Difficulties in Determining Vintage Colors
There are countless histories and photos available of early-day trolleys, but for the modeler they all lack one thing - color. We didn't have significant color photography until Kodachrome was introduced in 1935. For scenes before that time we have to rely on other means, often the work of artists. Color postcards were just that - black and white photos hand-colored by artists and then printed en masse. The difficulty here is that the artist wasn't the photographer and only knew what colors he/she was asked to use. Lacking any specific information, the artist provided his/her own colors. To illustrate my skepticism regarding postcards, here is a well known card of New York's hobble skirt cars (aka stepless cars) running on Boadway.
 Postcard showing New York Railways stepless cars in Third Avenue Railway's yellow and red colors.
The cars, which were the creation of Frank Hedley and J.S. Doyle of New York Railways, previously the Metropolitan Street Railway and later known as the Green Line, are colored red and yellow, the colors of rival Third Avenue Railway. I believe the proper colors for the stepless cars were green and white (prototype #5000) or green and cream (cars in service). I know street railways changed colors now and then and that sometimes they were inconsistent in the coloring from one car to another, but to be known as the Green Line and to paint your cars in your rival's red and yellow livery seems implausible in the extreme.
 Black and white builder's photo of prototype stepless car #5000. Colors are probably green and white.

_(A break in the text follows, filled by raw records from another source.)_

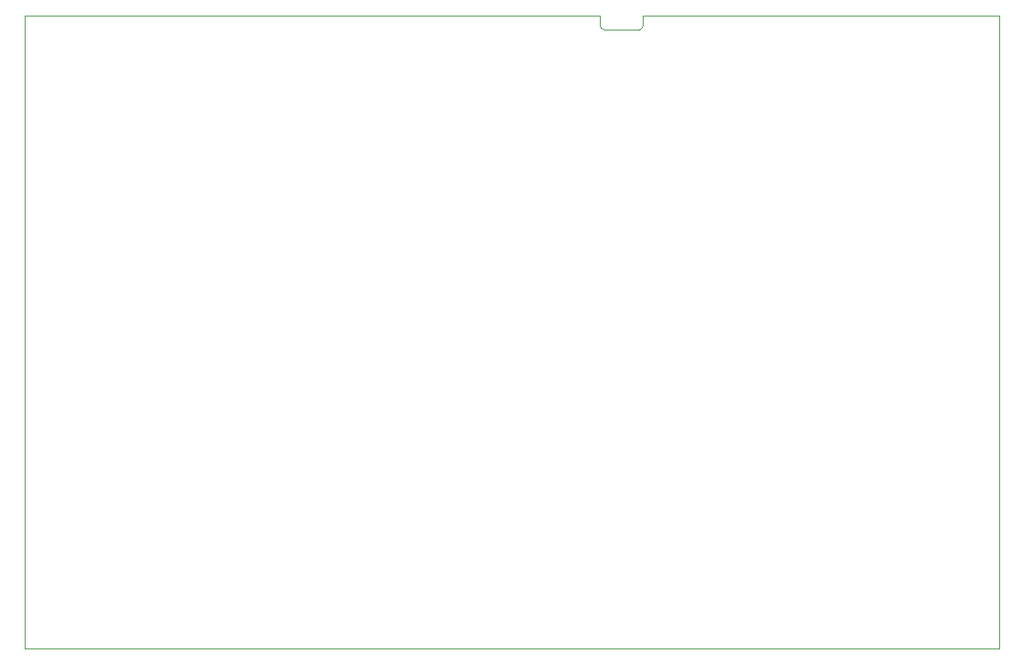
<source format=gbr>
%TF.GenerationSoftware,KiCad,Pcbnew,8.0.3*%
%TF.CreationDate,2024-06-25T21:05:21+01:00*%
%TF.ProjectId,PicoMIDITouchKeyboard,5069636f-4d49-4444-9954-6f7563684b65,rev?*%
%TF.SameCoordinates,Original*%
%TF.FileFunction,Profile,NP*%
%FSLAX46Y46*%
G04 Gerber Fmt 4.6, Leading zero omitted, Abs format (unit mm)*
G04 Created by KiCad (PCBNEW 8.0.3) date 2024-06-25 21:05:21*
%MOMM*%
%LPD*%
G01*
G04 APERTURE LIST*
%TA.AperFunction,Profile*%
%ADD10C,0.100000*%
%TD*%
%TA.AperFunction,Profile*%
%ADD11C,0.120000*%
%TD*%
G04 APERTURE END LIST*
D10*
X50000000Y-85000000D02*
X50000000Y-150000000D01*
X150000000Y-85000000D02*
X150000000Y-150000000D01*
X104730000Y-85000000D02*
X50000000Y-85000000D01*
X50000000Y-150000000D02*
X150000000Y-150000000D01*
X117730000Y-85000000D02*
X150000000Y-85000000D01*
D11*
%TO.C,J1*%
X109030000Y-85000000D02*
X104730000Y-85000000D01*
X109030000Y-86000000D02*
X109030000Y-85000000D01*
X109430000Y-86400000D02*
X113030000Y-86400000D01*
X113430000Y-85000000D02*
X117730000Y-85000000D01*
X113430000Y-86000000D02*
X113430000Y-85000000D01*
X109430000Y-86400000D02*
G75*
G02*
X109030000Y-86000000I0J400000D01*
G01*
X113430000Y-86000000D02*
G75*
G02*
X113030000Y-86400000I-400002J2D01*
G01*
%TD*%
M02*

</source>
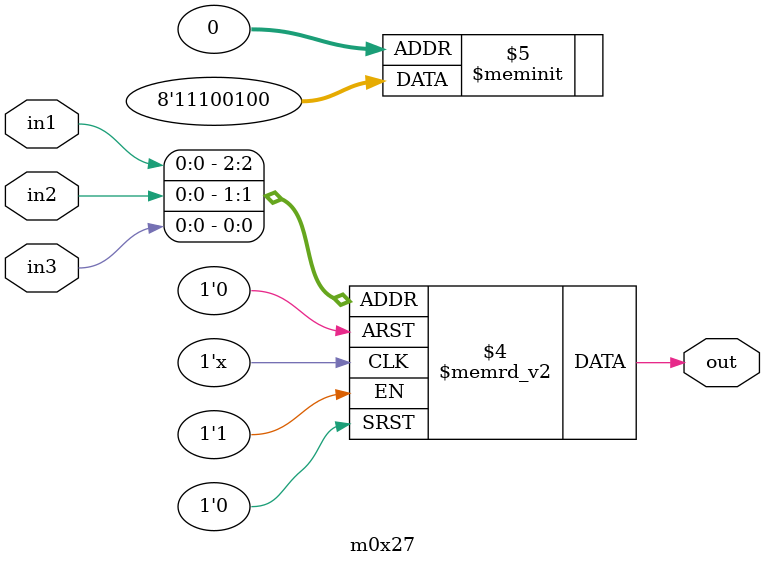
<source format=v>
module m0x27(output out, input in1, in2, in3);

   always @(in1, in2, in3)
     begin
        case({in1, in2, in3})
          3'b000: {out} = 1'b0;
          3'b001: {out} = 1'b0;
          3'b010: {out} = 1'b1;
          3'b011: {out} = 1'b0;
          3'b100: {out} = 1'b0;
          3'b101: {out} = 1'b1;
          3'b110: {out} = 1'b1;
          3'b111: {out} = 1'b1;
        endcase // case ({in1, in2, in3})
     end // always @ (in1, in2, in3)

endmodule // m0x27
</source>
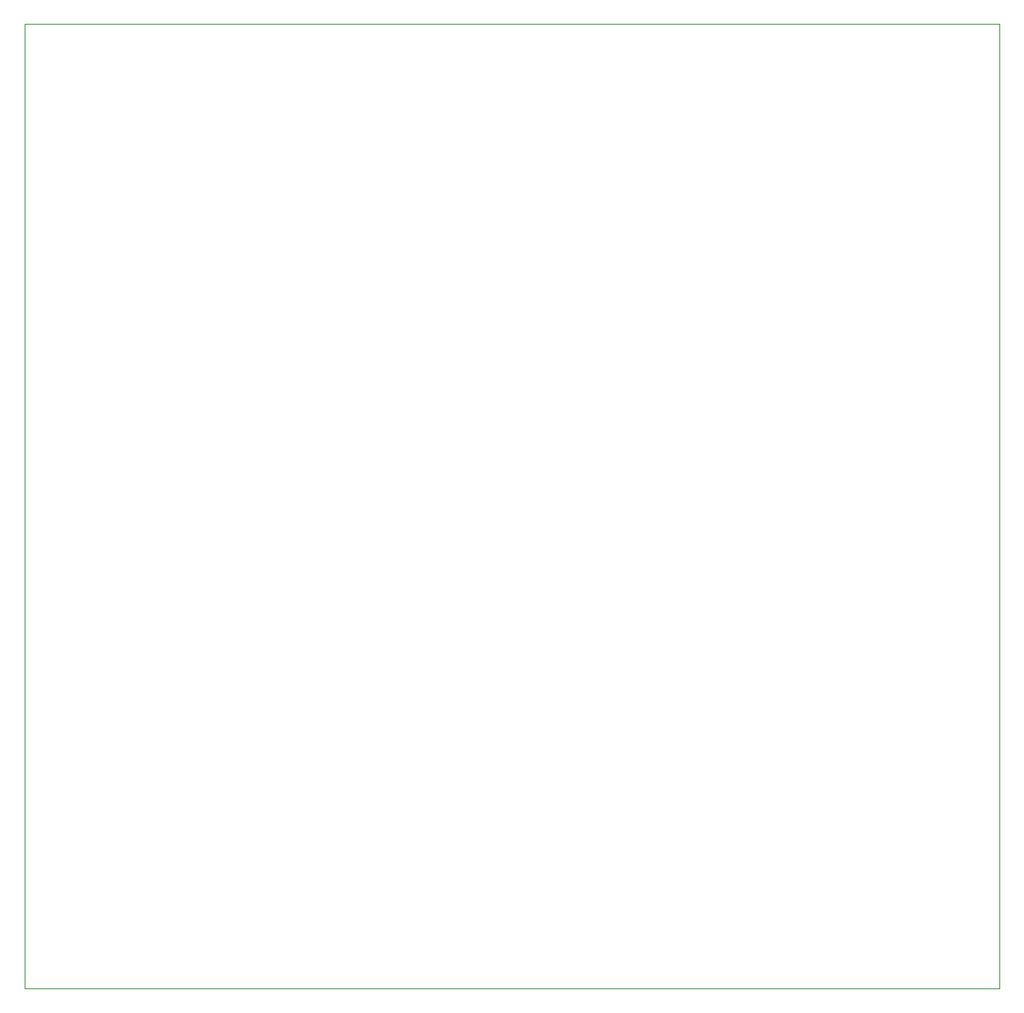
<source format=gbr>
%TF.GenerationSoftware,KiCad,Pcbnew,8.0.4*%
%TF.CreationDate,2024-11-13T14:24:47-06:00*%
%TF.ProjectId,wearablesystem,77656172-6162-46c6-9573-797374656d2e,rev?*%
%TF.SameCoordinates,Original*%
%TF.FileFunction,Profile,NP*%
%FSLAX46Y46*%
G04 Gerber Fmt 4.6, Leading zero omitted, Abs format (unit mm)*
G04 Created by KiCad (PCBNEW 8.0.4) date 2024-11-13 14:24:47*
%MOMM*%
%LPD*%
G01*
G04 APERTURE LIST*
%TA.AperFunction,Profile*%
%ADD10C,0.050000*%
%TD*%
G04 APERTURE END LIST*
D10*
X24000000Y-19500000D02*
X124500000Y-19500000D01*
X124500000Y-119000000D01*
X24000000Y-119000000D01*
X24000000Y-19500000D01*
M02*

</source>
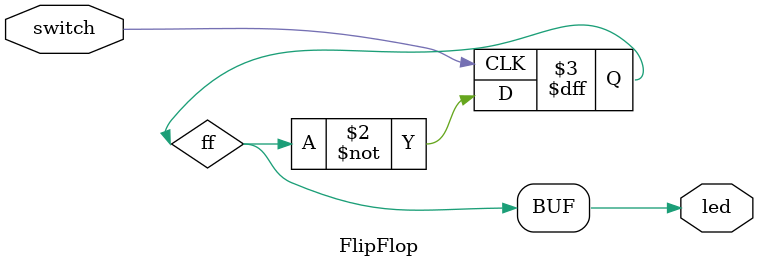
<source format=v>
module FlipFlop(switch, led);
	input switch;
	output led;
	reg ff;
	
	always @(posedge switch) begin
		ff = ~ff;
	end
	
	assign led=ff;
endmodule
</source>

 Postcard view of prototype double decker stepless car #6000. Car is colored green and white - correct in my estimation
My guess is the artist for the hobble skirt card used the yellow and red colors from this next postcard illustrating the New York Public Library at the corner of Fifth Avenue and 42nd Street. These colors are correct since the cars operating on 42nd Street were Third Avenue Railway cars.
 Postcard view of New York Public Library at Fifth Avenue and 42nd Street. Cars shown belong to Third Avenue Railway, and are correctly shown in yellow and red.